Alexander Calder also worked closely with curator James Johnson Sweeney, in collaboration with artists Marcel Duchamp and Herbert Matter, on the checklist, catalogue, and installation of his major 1943 midcareer retrospective at MoMA, which introduced the artist, by then already known in Europe, to a broad American audience, through a survey of work made since his foundational years in the late 1920s living and working in Paris, at the heart of the international avant-garde. Throughout the 1940s and 1950s, Alexander Calder’s sculptures were a mainstay of the Abby Aldrich Rockefeller Sculpture Garden, where they have continued to reappear in the intervening decades. Ten years before his death, in 1966, Alexander Calder made an impressive gift of 19 artworks to MoMA in order to round out the institution’s holdings.

Aligned with the Museum’s commitment to exploring all facets of its collection, Modern from the Start will take a deep dive into the work of Alexander Calder and provide a timely opportunity to revisit his legacy. Following a loose chronology, the exhibition will present examples from the full scope of Alexander Calder’s work, from the earliest wire sculptures of the 1920s through the largescale mono- and polychrome stabiles and standing mobiles of his later years. Part of the exhibition will focus on the artist’s work up until his midcareer retrospective at MoMA in 1943, including the wire sculpture Josephine Baker (III) (c. 1927); A Universe (1934), the first work 2 by Alexander Calder to enter the  Museum’s collection; painted sculptural reliefs, works on paper, and rarely seen motorized works, all from the 1930s; a group of Constellation sculptures from the 1940s; and a selection of jewelry made by Alexander Calder for his family and friends.

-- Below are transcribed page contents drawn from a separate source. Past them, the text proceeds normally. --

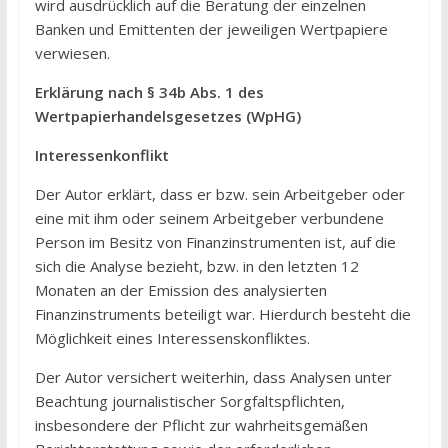
wird ausdrücklich auf die Beratung der einzelnen
Banken und Emittenten der jeweiligen Wertpapiere
verwiesen.
Erklärung nach § 34b Abs. 1 des
Wertpapierhandelsgesetzes (WpHG)
Interessenkonflikt
Der Autor erklärt, dass er bzw. sein Arbeitgeber oder
eine mit ihm oder seinem Arbeitgeber verbundene
Person im Besitz von Finanzinstrumenten ist, auf die
sich die Analyse bezieht, bzw. in den letzten 12
Monaten an der Emission des analysierten
Finanzinstruments beteiligt war. Hierdurch besteht die
Möglichkeit eines Interessenskonfliktes.
Der Autor versichert weiterhin, dass Analysen unter
Beachtung journalistischer Sorgfaltspflichten,
insbesondere der Pflicht zur wahrheitsgemäßen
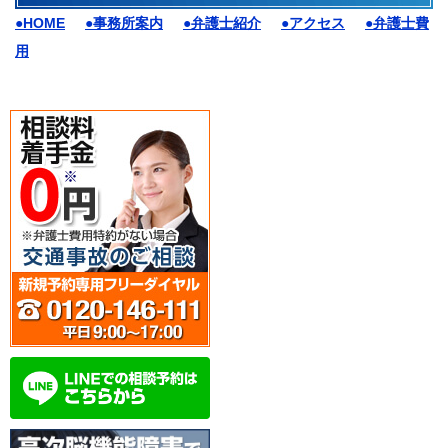
●HOME
●事務所案内
●弁護士紹介
●アクセス
●弁護士費
用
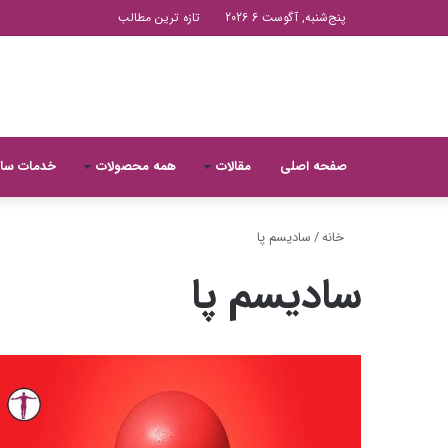
پنج‌شنبه, آگوست 6 2026
تازه ترین مطالب
صفحه اصلی
مقالات
همه محصولات
خدمات سا
خانه
/
سادیسم پا
سادیسم پا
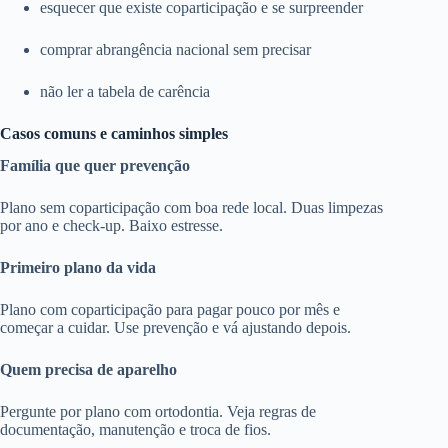
esquecer que existe coparticipação e se surpreender
comprar abrangência nacional sem precisar
não ler a tabela de carência
Casos comuns e caminhos simples
Família que quer prevenção
Plano sem coparticipação com boa rede local. Duas limpezas
por ano e check-up. Baixo estresse.
Primeiro plano da vida
Plano com coparticipação para pagar pouco por mês e
começar a cuidar. Use prevenção e vá ajustando depois.
Quem precisa de aparelho
Pergunte por plano com ortodontia. Veja regras de
documentação, manutenção e troca de fios.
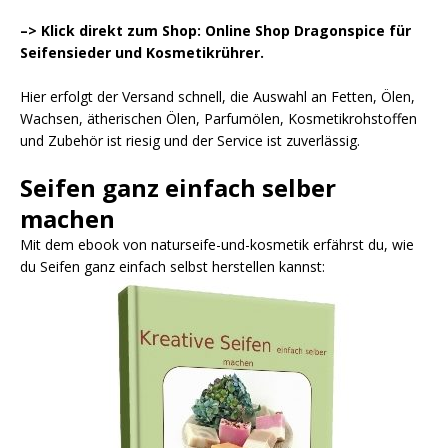
–> Klick direkt zum Shop: Online Shop Dragonspice für
Seifensieder und Kosmetikrührer.
Hier erfolgt der Versand schnell, die Auswahl an Fetten, Ölen,
Wachsen, ätherischen Ölen, Parfumölen, Kosmetikrohstoffen
und Zubehör ist riesig und der Service ist zuverlässig.
Seifen ganz einfach selber
machen
Mit dem ebook von naturseife-und-kosmetik erfährst du, wie
du Seifen ganz einfach selbst herstellen kannst:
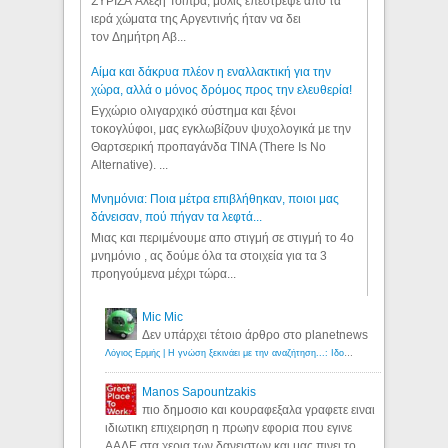
ΣΥΡΙΖΑ Αλέξη Τσίπρα, μόλις επέστρεψε από τα
ιερά χώματα της Αργεντινής ήταν να δει
τον Δημήτρη Αβ...
Αίμα και δάκρυα πλέον η εναλλακτική για την
χώρα, αλλά ο μόνος δρόμος προς την ελευθερία!
Εγχώριο ολιγαρχικό σύστημα και ξένοι
τοκογλύφοι, μας εγκλωβίζουν ψυχολογικά με την
Θαρτσερική προπαγάνδα TINA (There Is No
Alternative). ...
Μνημόνια: Ποια μέτρα επιβλήθηκαν, ποιοι μας
δάνεισαν, πού πήγαν τα λεφτά...
Μιας και περιμένουμε απο στιγμή σε στιγμή το 4ο
μνημόνιο , ας δούμε όλα τα στοιχεία για τα 3
προηγούμενα μέχρι τώρα...
Mic Mic
Δεν υπάρχει τέτοιο άρθρο στο planetnews
Λόγιος Ερμής | Η γνώση ξεκινάει με την αναζήτηση...: Ιδού οι 18 που χρωστούν 11 δις ευρώ!
Manos Sapountzakis
πιο δημοσιο και κουραφεξαλα γραφετε ειναι
ιδιωτικη επιχειρηση η πρωην εφορια που εγινε
ΑΑΔΕ στα χερια των δανειστων και μας πινει το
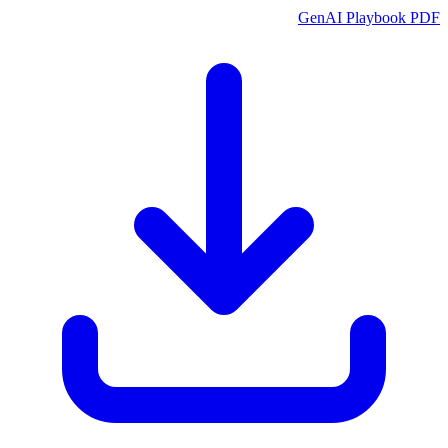
GenAI Playbook PDF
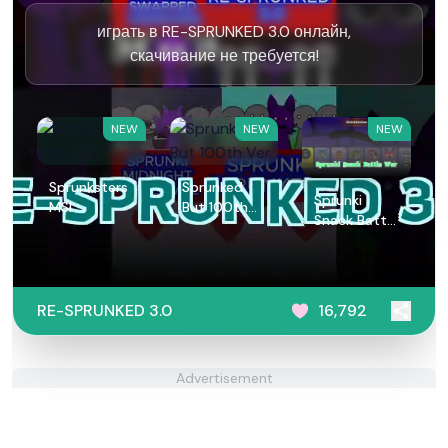
играть в RE-SPRUNKED 3.0 онлайн,
скачивание не требуется!
NEW
NEW
NEW
Sprunksters
Sprunked
Sprunki
MSI
But 100th
Snack Battle
Ver
War
RE-SPRUNKED 3.0
16,792
Advertisement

Drawn from MoMA’s archives, photographs and correspondence between the artist and various collaborators, such as Alfred H. Barr Jr. and James Johnson Sweeney, will illuminate Alexander Calder’s close relationship with the Museum. The other section of the exhibition will trace the development of Alexander Calder’s practice after his 1943 retrospective at MoMA and will include the hanging mobile Snow Flurry, I (1948) from MoMA’s collection, along with a digitized film of Alexander Calder at work by Swiss artist Herbert Matter from 1950, and a selection of large-scale sculptures. Modern from the Start will be a celebration of Alexander Calder’s work, while also presenting new research and scholarship through the gallery presentation and an accompanying catalogue.